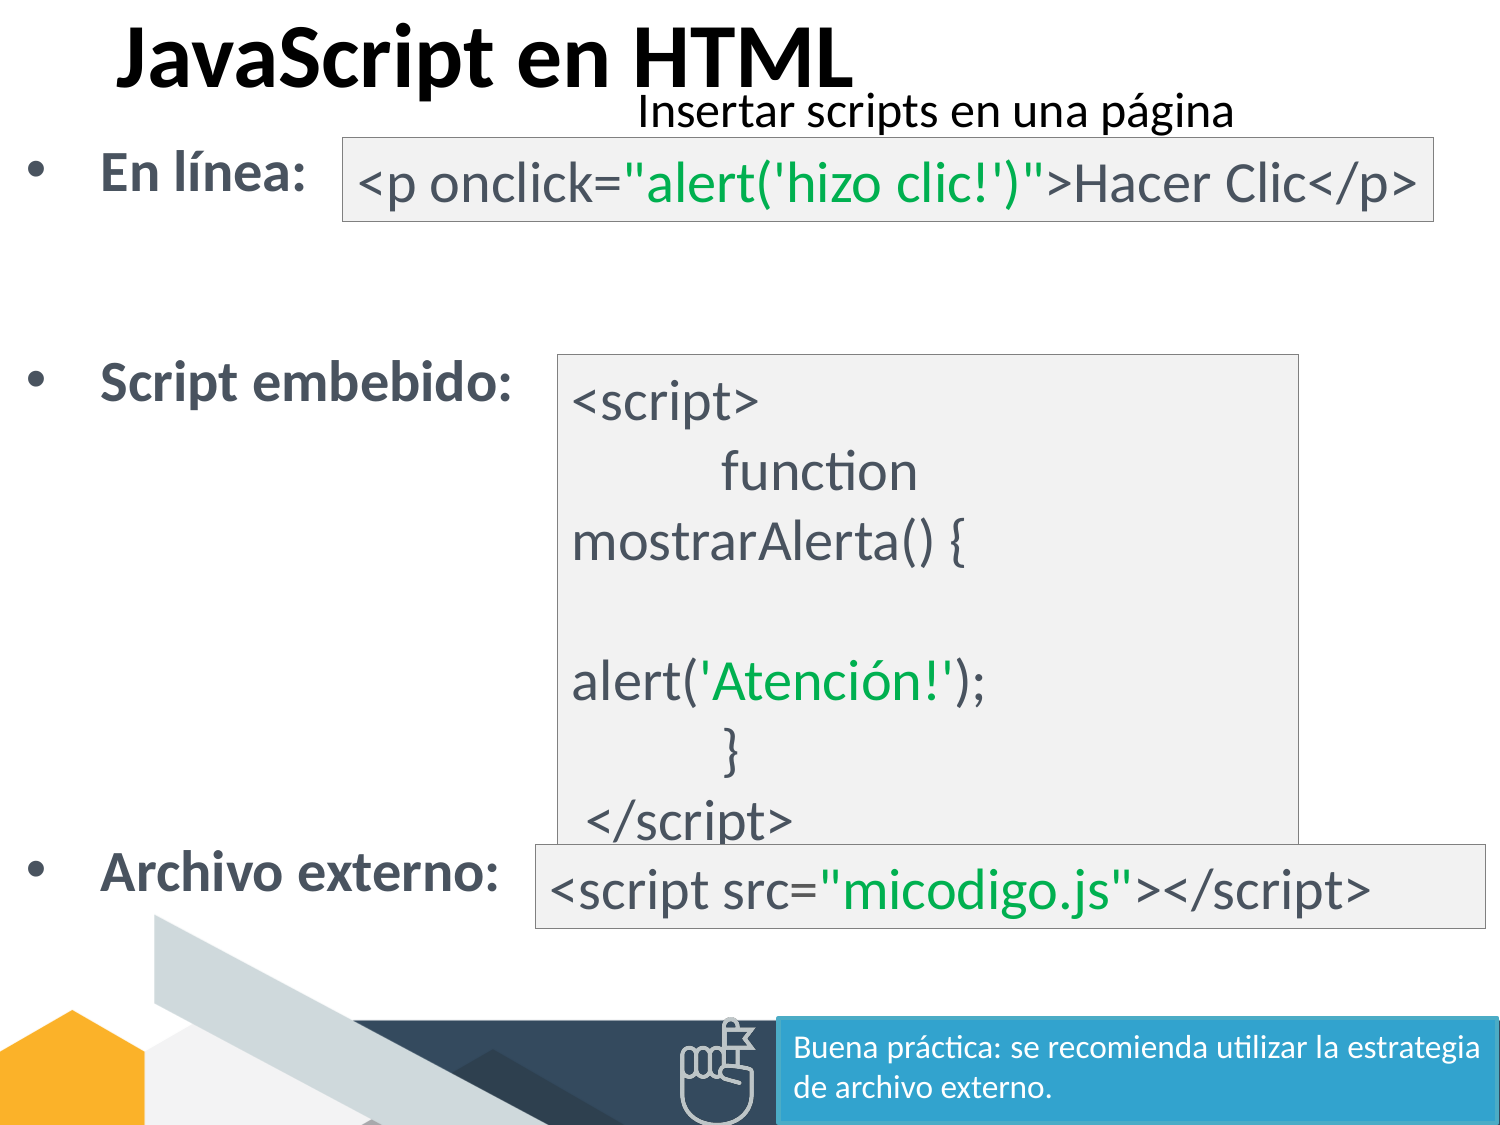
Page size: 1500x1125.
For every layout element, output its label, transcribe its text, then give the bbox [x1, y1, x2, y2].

text_box <script src="micodigo.js"></script> [535, 844, 1486, 929]
picture [0, 0, 1500, 1125]
text_box JavaScript en HTML [102, 0, 1198, 113]
text_box Insertar scripts en una página [622, 70, 1277, 137]
text_box <script> function mostrarAlerta() { alert('Atención!'); } </script> [557, 354, 1299, 844]
text_box En línea: Script embebido: Archivo externo: [11, 126, 558, 911]
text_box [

____

-- Work required --
When you copy the entries above, reproduce each line exactly and leave out any pictures.

-- Solved exercise --
Page size: 1500x1125.
For every layout element, output its label, transcribe its text, then give the bbox [x1, y1, x2, y2].

text_box <script src="micodigo.js"></script> [535, 844, 1486, 929]
picture [0, 0, 1500, 1125]
text_box JavaScript en HTML [102, 0, 1198, 113]
text_box Insertar scripts en una página [622, 70, 1277, 137]
text_box <script> function mostrarAlerta() { alert('Atención!'); } </script> [557, 354, 1299, 844]
text_box En línea: Script embebido: Archivo externo: [11, 126, 558, 911]
text_box [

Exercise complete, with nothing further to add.